Jessica Pratt, transport consultant, was on today’s consultation stand and also attended a Moreton Hall resident consultation event last night.

She said HGVs using the estate had been a concern raised by many.

“We are able to say we are going to direct drivers to junction 45 (Rookery crossroads). Everyone seemed very relieved to hear drivers would be directed to that junction rather than junction 44 (Sainsbury’s),” she said.

Another Bury resident, who lives near the brewery, said: “So far, what I think is it is very good – it’s good for the town. My main concern was water, but they said the new brewery will use less water so overall: tick, tick, tick.”

Tim Preston, Greene King brewing and distribution director, said the overall reaction had been positive.

“The biggest concern from last night’s event and today has been about transport on to the Moreton Hall estate, in particular around the congestion at the Sainsbury’s A14 junction,” he said.

“We anticipated and recognised this as a point of concern. What we’re able to mandate to our drivers is the route they take, so we’re confident we won’t be adding to the congestion.

“We haven’t had anybody question the decision (to build a new brewery in Bury) at all. Everyone has understood the age of the current brewery and what that means, and understands that we had choices about where we built it and that staying within the town of Bury is only good news for Bury and the local economy.”

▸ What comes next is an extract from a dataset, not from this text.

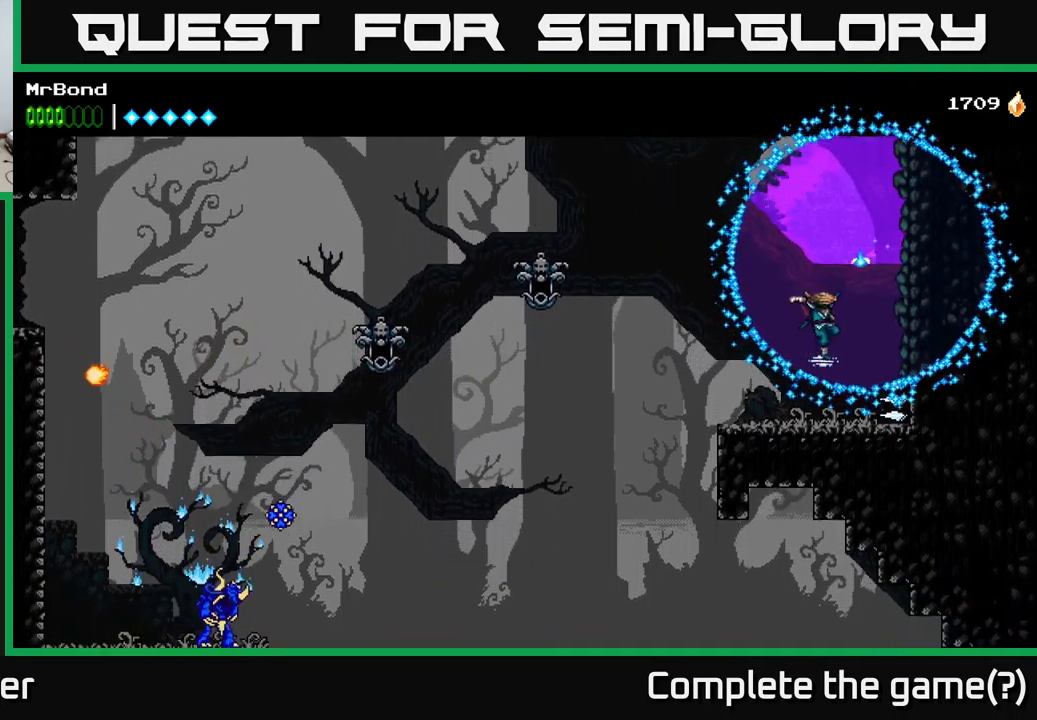
{"buttons": ["DPAD_RIGHT"], "left_stick": "center", "right_stick": "center", "events": [[150, "A", "down"], [217, "DPAD_RIGHT", "down"], [500, "A", "up"]]}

Tim said one of the big challenges of moving to a new brewery would be to ensure the beer tasted the same.

“We are certainly not underestimating that,” he said. “We will put a lot of effort into ensuring our customers can’t tell the difference.”

Brewing would continue at the existing Westgate Brewery until the new brewery – which would be located alongside Greene King’s new distribution centre – was complete, in about 2027.

A consultation on the proposals started on Wednesday, when details were published at www.greenekingconsultation.co.uk, with online feedback invited.

In addition to online feedback and today’s public drop-in, a live webinar event will take place tomorrow at 6pm – register to attend through the project website.

The public consultation runs until May 29.